The same re-enactments and the same artisans selling the same jewelry and carved wood knick-knacks.
The same midway rides with their partially illuminated signs—still damaged but still trying.
There’s no introductory course or informational session regarding the Defeat of Jesse James Days—if you’re born and raised in Northfield, Minnesota, you just know it. Year after year, from your childhood into adulthood, for a handful of days in early September, it is a part of you—and that’s why it stays the same. You don’t want it to change; you don’t want something to impact your nostalgia, or the way you’ve chosen to remember something.
If the pile of trash covered in insects is an allegory for how some of us—transplants to the community, or just people who are so very tired of the crowds and noise and gunfire—view this festival, the Starship 2000 sign is how we get through it—year after year, damaged but trying.
1- The robbery is, like, way too difficult to explain in its entirety within the context of this essay, but it is worth noting that, according to the limited amount of research I did for this piece, the James-Younger Gang selected the First Bank of Northfield because it was believed that a large deposit had recently been made at the bank, and they wanted that money. It is also worth noting that they did not get that money—the teller, Joseph Lee Heywood, refused to open the safe, and was killed. Heywood is honored every year during the town’s celebration with a graveside memorial, and an outstanding citizen in the town is given the Heywood Distinguished Service Award.
2- Malt-O-Meal was purchased by Post Holdings in 2015, but it will always be Malt-O-Meal to me.
3- I learned this in my limited amount of research for this piece—meaning I read the Wikipedia entry about the bank robbery.

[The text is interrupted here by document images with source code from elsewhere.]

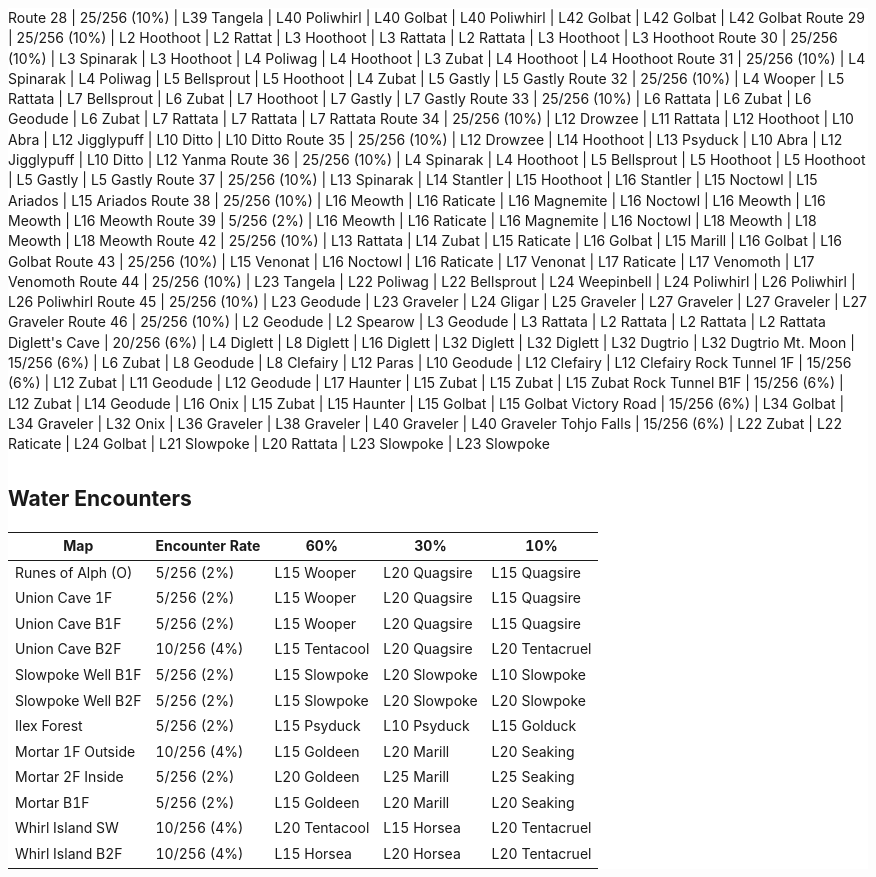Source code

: Route 28          | 25/256 (10%)   | L39 Tangela   | L40 Poliwhirl | L40 Golbat    | L40 Poliwhirl | L42 Golbat    | L42 Golbat    | L42 Golbat
Route 29          | 25/256 (10%)   | L2 Hoothoot   | L2 Rattat     | L3 Hoothoot   | L3 Rattata    | L2 Rattata    | L3 Hoothoot   | L3 Hoothoot
Route 30          | 25/256 (10%)   | L3 Spinarak   | L3 Hoothoot   | L4 Poliwag    | L4 Hoothoot   | L3 Zubat      | L4 Hoothoot   | L4 Hoothoot
Route 31          | 25/256 (10%)   | L4 Spinarak   | L4 Poliwag    | L5 Bellsprout | L5 Hoothoot   | L4 Zubat      | L5 Gastly     | L5 Gastly
Route 32          | 25/256 (10%)   | L4 Wooper     | L5 Rattata    | L7 Bellsprout | L6 Zubat      | L7 Hoothoot   | L7 Gastly     | L7 Gastly
Route 33          | 25/256 (10%)   | L6 Rattata    | L6 Zubat      | L6 Geodude    | L6 Zubat      | L7 Rattata    | L7 Rattata    | L7 Rattata
Route 34          | 25/256 (10%)   | L12 Drowzee   | L11 Rattata   | L12 Hoothoot  | L10 Abra      | L12 Jigglypuff | L10 Ditto    | L10 Ditto
Route 35          | 25/256 (10%)   | L12 Drowzee   | L14 Hoothoot  | L13 Psyduck   | L10 Abra      | L12 Jigglypuff | L10 Ditto    | L12 Yanma
Route 36          | 25/256 (10%)   | L4 Spinarak   | L4 Hoothoot   | L5 Bellsprout | L5 Hoothoot   | L5 Hoothoot   | L5 Gastly     | L5 Gastly
Route 37          | 25/256 (10%)   | L13 Spinarak  | L14 Stantler  | L15 Hoothoot  | L16 Stantler  | L15 Noctowl   | L15 Ariados   | L15 Ariados
Route 38          | 25/256 (10%)   | L16 Meowth    | L16 Raticate  | L16 Magnemite | L16 Noctowl   | L16 Meowth    | L16 Meowth    | L16 Meowth
Route 39          | 5/256 (2%)     | L16 Meowth    | L16 Raticate  | L16 Magnemite | L16 Noctowl   | L18 Meowth    | L18 Meowth    | L18 Meowth
Route 42          | 25/256 (10%)   | L13 Rattata   | L14 Zubat     | L15 Raticate  | L16 Golbat    | L15 Marill    | L16 Golbat    | L16 Golbat
Route 43          | 25/256 (10%)   | L15 Venonat   | L16 Noctowl   | L16 Raticate  | L17 Venonat   | L17 Raticate  | L17 Venomoth  | L17 Venomoth
Route 44          | 25/256 (10%)   | L23 Tangela   | L22 Poliwag   | L22 Bellsprout | L24 Weepinbell | L24 Poliwhirl | L26 Poliwhirl | L26 Poliwhirl
Route 45          | 25/256 (10%)   | L23 Geodude   | L23 Graveler  | L24 Gligar    | L25 Graveler  | L27 Graveler  | L27 Graveler  | L27 Graveler
Route 46          | 25/256 (10%)   | L2 Geodude    | L2 Spearow    | L3 Geodude    | L3 Rattata    | L2 Rattata    | L2 Rattata    | L2 Rattata
Diglett's Cave    | 20/256 (6%)    | L4 Diglett    | L8 Diglett    | L16 Diglett   | L32 Diglett   | L32 Diglett   | L32 Dugtrio   | L32 Dugtrio
Mt. Moon          | 15/256 (6%)    | L6 Zubat      | L8 Geodude    | L8 Clefairy   | L12 Paras     | L10 Geodude   | L12 Clefairy  | L12 Clefairy
Rock Tunnel 1F    | 15/256 (6%)    | L12 Zubat     | L11 Geodude   | L12 Geodude   | L17 Haunter   | L15 Zubat     | L15 Zubat     | L15 Zubat
Rock Tunnel B1F   | 15/256 (6%)    | L12 Zubat     | L14 Geodude   | L16 Onix      | L15 Zubat     | L15 Haunter   | L15 Golbat    | L15 Golbat
Victory Road      | 15/256 (6%)    | L34 Golbat    | L34 Graveler  | L32 Onix      | L36 Graveler  | L38 Graveler  | L40 Graveler  | L40 Graveler
Tohjo Falls       | 15/256 (6%)    | L22 Zubat     | L22 Raticate  | L24 Golbat    | L21 Slowpoke  | L20 Rattata   | L23 Slowpoke  | L23 Slowpoke


## Water Encounters

Map               | Encounter Rate | 60%           | 30%           | 10%
----------------- | -------------- | ------------- | ------------- | -------------
Runes of Alph (O) | 5/256 (2%)     | L15 Wooper    | L20 Quagsire  | L15 Quagsire
Union Cave 1F     | 5/256 (2%)     | L15 Wooper    | L20 Quagsire  | L15 Quagsire
Union Cave B1F    | 5/256 (2%)     | L15 Wooper    | L20 Quagsire  | L15 Quagsire
Union Cave B2F    | 10/256 (4%)    | L15 Tentacool | L20 Quagsire  | L20 Tentacruel
Slowpoke Well B1F | 5/256 (2%)     | L15 Slowpoke  | L20 Slowpoke  | L10 Slowpoke
Slowpoke Well B2F | 5/256 (2%)     | L15 Slowpoke  | L20 Slowpoke  | L20 Slowpoke
Ilex Forest       | 5/256 (2%)     | L15 Psyduck   | L10 Psyduck   | L15 Golduck
Mortar 1F Outside | 10/256 (4%)    | L15 Goldeen   | L20 Marill    | L20 Seaking
Mortar 2F Inside  | 5/256 (2%)     | L20 Goldeen   | L25 Marill    | L25 Seaking
Mortar B1F        | 5/256 (2%)     | L15 Goldeen   | L20 Marill    | L20 Seaking
Whirl Island SW   | 10/256 (4%)    | L20 Tentacool | L15 Horsea    | L20 Tentacruel
Whirl Island B2F  | 10/256 (4%)    | L15 Horsea    | L20 Horsea    | L20 Tentacruel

4- Certainly historically accurate.
5- For a while, I took this very personally, like Jeff was mad that I was gone for too long and left because he was sick of waiting for me to come back from buying a funnel cake. It turns out he was, like, just ready to leave and it had nothing to do with me, but I used to give him shit about this regularly.
6- We never quite got the hang of this and the mail would often miss the basket completely, and just be in a heap on the living room floor.
7- The Old Paths Baptist Church was sharing the ‘good word’ again this year as well—this time, they set up shop at the end of the crosswalk during the middle of the day, calling women who were simply trying to walk by their demonstration ‘members of the lowly gender.’
8- I had been on the job for three months when I found myself covering the 2014 election for the paper—staying in the newsroom until 11:30 p.m. to wait for results from across the county. It was awful, and I knew I couldn’t survive another night like that, especially with how big the 2016 election was.
9- As soon as I typed this, I realized it wasn’t the truth, but that’s part of the fun about ‘creative non-fiction.’ I had completely forgotten about how, in 2017, in a long tale of minor marital discourse, I was sent on an errand to get a growler of locally brewed beer, and angry walked through the entire festival in order to fetch it.
10- ‘Doing it for the culture’ can mean one of two things. I think most people took this as we were subjecting ourselves to the festival in order to take in the ‘culture’ of people who were at the festivities. So yes, it could mean that, but I was, perhaps foolishly, trying to use the slang or contemporary meaning of it—that refers to when a person does something they usually wouldn’t do just because, as Urban Dictionary states, ‘the thing they are doing is hyped.’
11- It seems worth noting that my benevolent editor is employed by this brewery.
12- But what is the point in anything, really.
13- A quick point of clarification—the midway was moved in 2016 and just this year in 2018, because the ground was either flooded by the Cannon River, or just too damp from excessive rain. In 2016, the midway was moved two miles down the road to the parking lot of an abandoned K-Mart; this year, it was crammed into the employee parking lots of the Malt-O-Meal factory.